* Data shown *
BEGIN

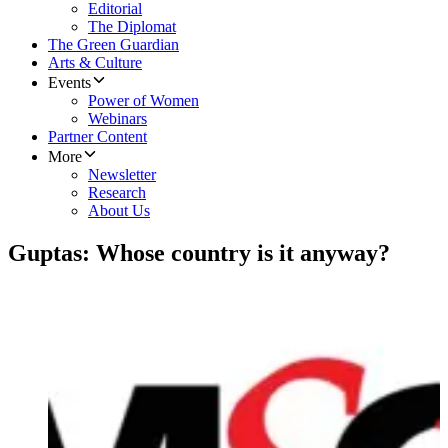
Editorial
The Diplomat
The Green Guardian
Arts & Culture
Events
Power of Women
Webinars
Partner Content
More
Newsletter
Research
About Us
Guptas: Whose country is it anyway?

END

* Request *
Restate the preceding entries in full, word for word, with the pictures removed.

* Reply *
Editorial
The Diplomat
The Green Guardian
Arts & Culture
Events
Power of Women
Webinars
Partner Content
More
Newsletter
Research
About Us
Guptas: Whose country is it anyway?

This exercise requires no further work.